Assigned task 1 =
Reproduce the passage on magnetic read sensors from "Thus, heretofore, read" up to and including "information retrieval system.".
Assigned task 2 =
List every difference that the passage on magnetic read sensors says the detector's output signal corresponds to, is related to, or reflects.
Assigned task 3 =
According to the passage on magnetic read sensors, what kinds of amplifier can the detector include?

Text provided =
* * *

Thus, heretofore, read sensors for perpendicularly recorded media have been limited to passive inductive sensors with relatively limited sensitivity and active devices with greater sensitivity but which can disturb recorded information during a read operation. What is needed is an active read sensor which minimizes the disturbances at a perpendicularly recorded medium. Preferably, the read sensor would be adaptable for reading longitudinally recorded media as well as perpendicularly recorded media to enhance the operational flexibility of an incorporating information retrieval system.
The present invention provides a dual-element magnetic-resistive read sensor through which currents flow in opposing direction, i.e., the currents are directionally opposed. A detector provides an output signal corresponding to the difference in voltage changes undergone by the elements, or stripes, when a magnetic transition is encountered in the medium. The output signal is related to the difference of the magnetic excitation fields perceived by each of the two stripes. Depending on the arrangement of the stripes and the detector, the detector can include a differential or a summing amplifier. A mode for reading longitudinally recorded media can be provided by allowing the relative current direction to be switched, changing the arithmetic function applied by the detector so that its output still reflects the instantaneous difference in changes in resistance between the stripes.

* * *

Provided records =
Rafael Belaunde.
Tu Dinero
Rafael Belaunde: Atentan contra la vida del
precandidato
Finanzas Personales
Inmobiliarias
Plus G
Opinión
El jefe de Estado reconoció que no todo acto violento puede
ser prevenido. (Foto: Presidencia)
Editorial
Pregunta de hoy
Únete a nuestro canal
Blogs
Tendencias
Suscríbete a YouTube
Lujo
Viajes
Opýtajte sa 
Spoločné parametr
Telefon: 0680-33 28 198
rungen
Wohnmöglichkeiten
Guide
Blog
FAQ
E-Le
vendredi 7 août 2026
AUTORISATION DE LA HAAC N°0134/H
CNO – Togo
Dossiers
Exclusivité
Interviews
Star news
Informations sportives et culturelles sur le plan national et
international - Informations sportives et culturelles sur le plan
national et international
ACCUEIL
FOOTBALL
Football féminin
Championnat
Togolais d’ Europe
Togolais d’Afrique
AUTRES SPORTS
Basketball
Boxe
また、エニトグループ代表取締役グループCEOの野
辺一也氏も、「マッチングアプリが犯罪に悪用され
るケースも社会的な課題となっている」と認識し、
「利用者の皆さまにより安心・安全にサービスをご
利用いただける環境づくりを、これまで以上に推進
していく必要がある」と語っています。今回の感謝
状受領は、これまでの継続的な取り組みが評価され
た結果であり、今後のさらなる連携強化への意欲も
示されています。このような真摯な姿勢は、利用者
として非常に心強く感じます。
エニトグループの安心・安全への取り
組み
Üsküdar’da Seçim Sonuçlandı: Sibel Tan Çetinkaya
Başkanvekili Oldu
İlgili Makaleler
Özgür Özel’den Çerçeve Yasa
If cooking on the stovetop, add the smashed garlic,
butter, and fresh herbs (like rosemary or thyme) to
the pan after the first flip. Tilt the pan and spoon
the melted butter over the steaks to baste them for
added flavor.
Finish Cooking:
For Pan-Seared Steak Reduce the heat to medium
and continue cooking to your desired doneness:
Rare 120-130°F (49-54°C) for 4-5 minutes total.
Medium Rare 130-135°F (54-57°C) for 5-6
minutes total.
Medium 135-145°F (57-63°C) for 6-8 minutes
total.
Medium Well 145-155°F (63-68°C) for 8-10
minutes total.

* * *

Worked solution 1 =
Thus, heretofore, read sensors for perpendicularly recorded media have been limited to passive inductive sensors with relatively limited sensitivity and active devices with greater sensitivity but which can disturb recorded information during a read operation. What is needed is an active read sensor which minimizes the disturbances at a perpendicularly recorded medium. Preferably, the read sensor would be adaptable for reading longitudinally recorded media as well as perpendicularly recorded media to enhance the operational flexibility of an incorporating information retrieval system.

Worked solution 2 =
- The difference in voltage changes undergone by the elements, or stripes, when a magnetic transition is encountered in the medium
- The difference of the magnetic excitation fields perceived by each of the two stripes
- The instantaneous difference in changes in resistance between the stripes

Worked solution 3 =
A differential or a summing amplifier, depending on the arrangement of the stripes and the detector.